Men are pressured into career paths such as doctors or surgeons and higher up medical professions. Men are often turned away from nurse positions because it is seen as a more feminine position. Men who do end up choosing to become a nurse are looked down upon and often mocked such as in a number of T.V. shows and other media where a patient gets a nurse and when they find out it is a male they are rather upset about it or find it odd. Men are taught that they are supposed to take the higher positions and that nurse positions are below them. There is also the factor of income and doctors and surgeons make more than nurses. Historically men have been seen as the “breadwinners” earning all or most of the income of the family. This goes back even to the Great Depression where even though families were broke and starving, men refused to allow their wives to work. When a man is unable to be the primary source of income for his family, his masculinity is often challenged.

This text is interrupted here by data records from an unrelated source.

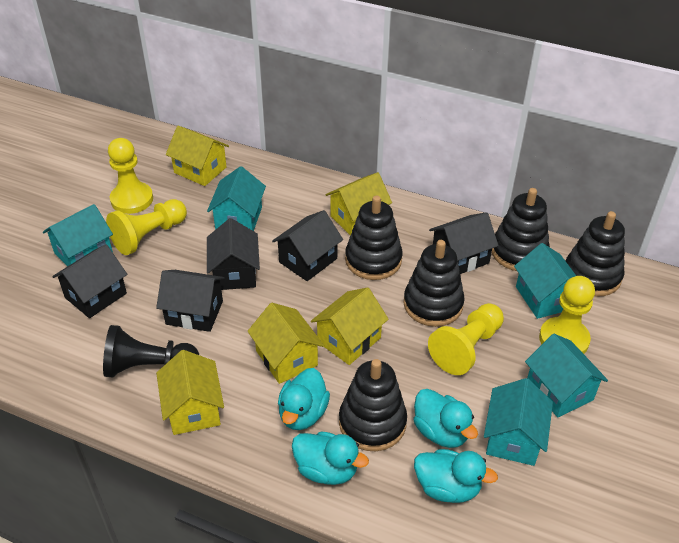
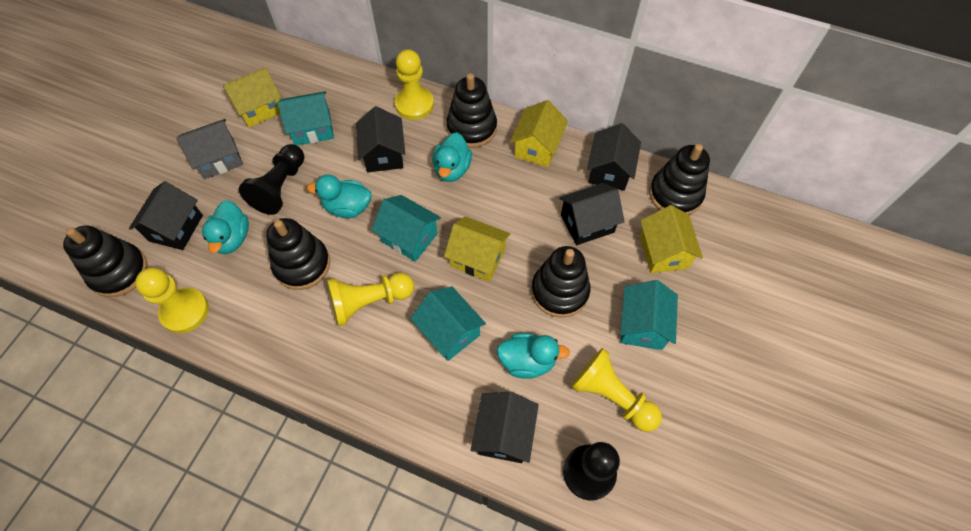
black pawn: 1 -> 2
grey house: 0 -> 1
turquoise house: 5 -> 4
yellow house: 5 -> 4

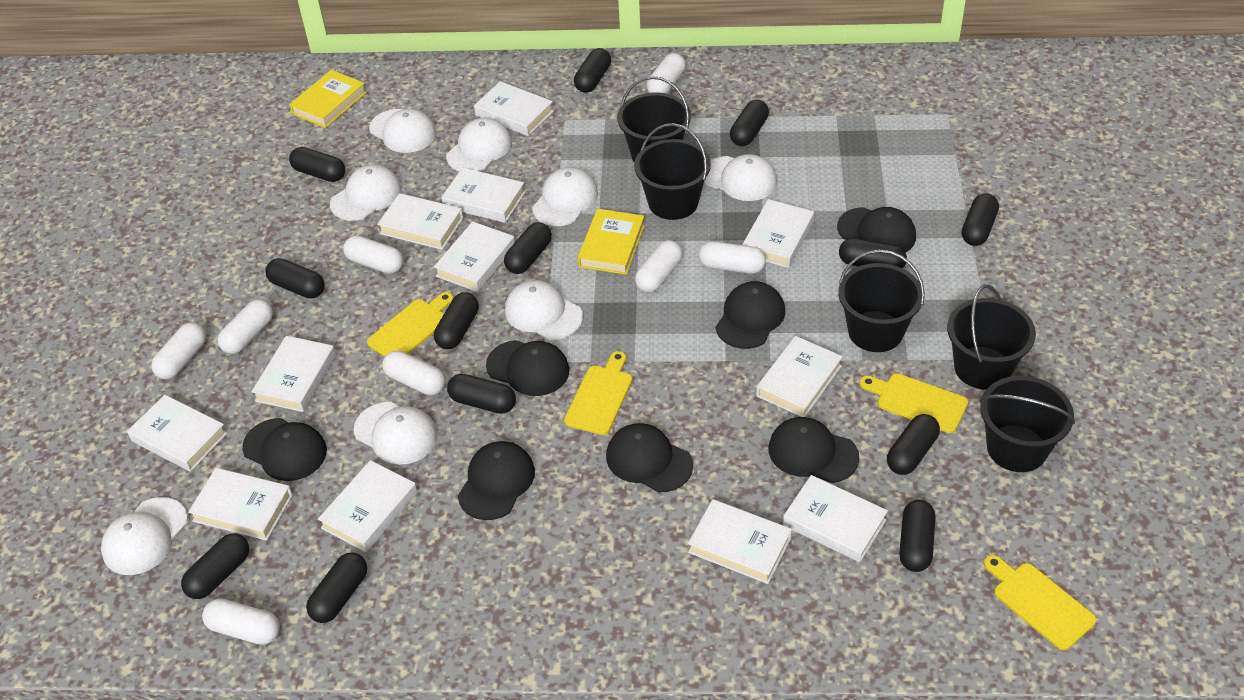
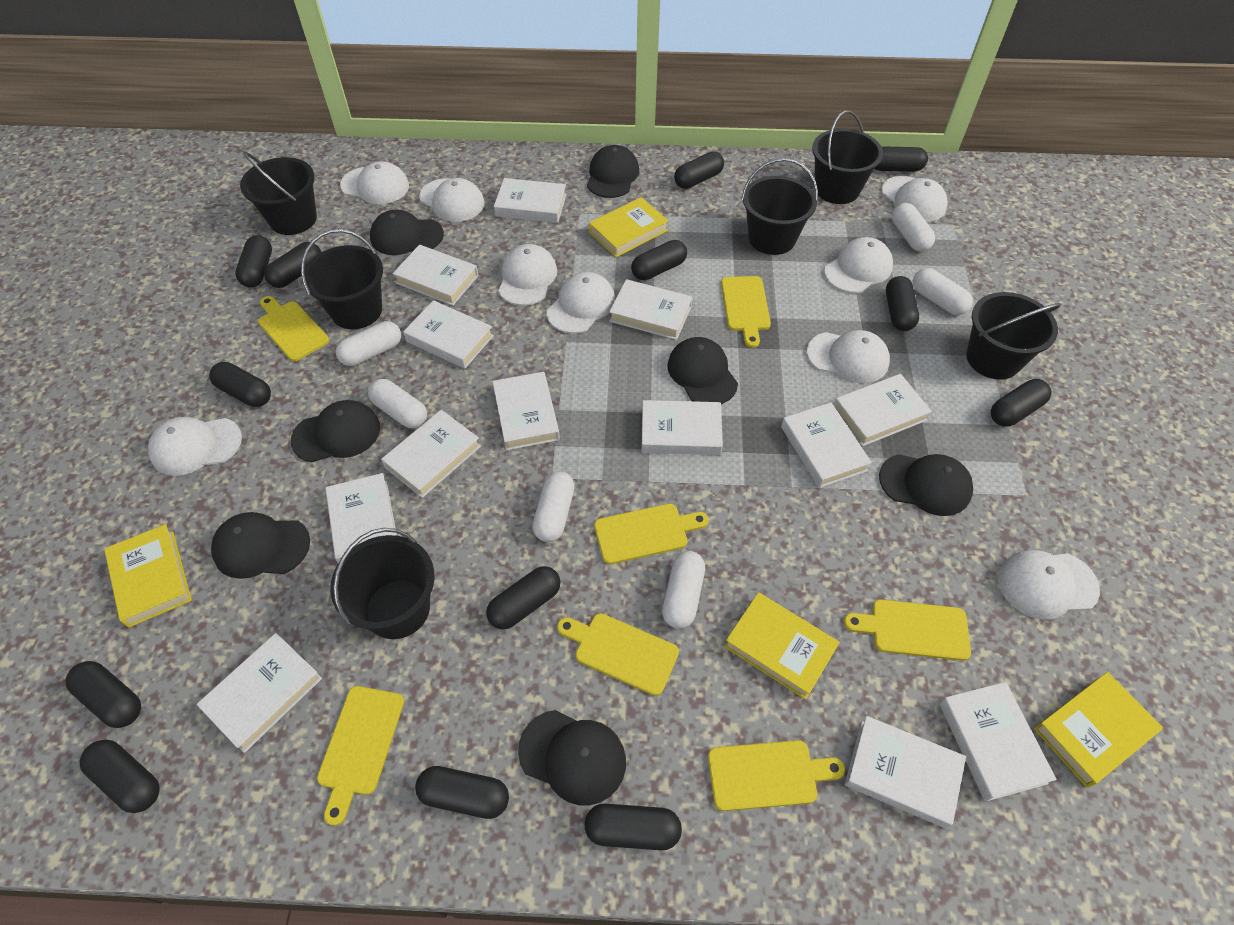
black bucket: 5 -> 6
white book: 12 -> 13
white cap: 8 -> 9
white capsule: 8 -> 6
yellow book: 2 -> 4
yellow cutting board: 4 -> 7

These roles tell women that they are to serve the rest of society and men are taught that they are supposed to be leaders in their fields. Women who break this trend and become doctors or surgeons are often frowned upon as breaking norms and stealing the position from a male. Men who break their role and take a more care-style position such as a nurse are sometimes encouraged for taking this role and being selfless but are more often frowned upon as taking a female’s position and wasting his potential on a lower position. Because of these assumptions and the mostly negative labels put those who break the norms, women and men usually stick to their roles.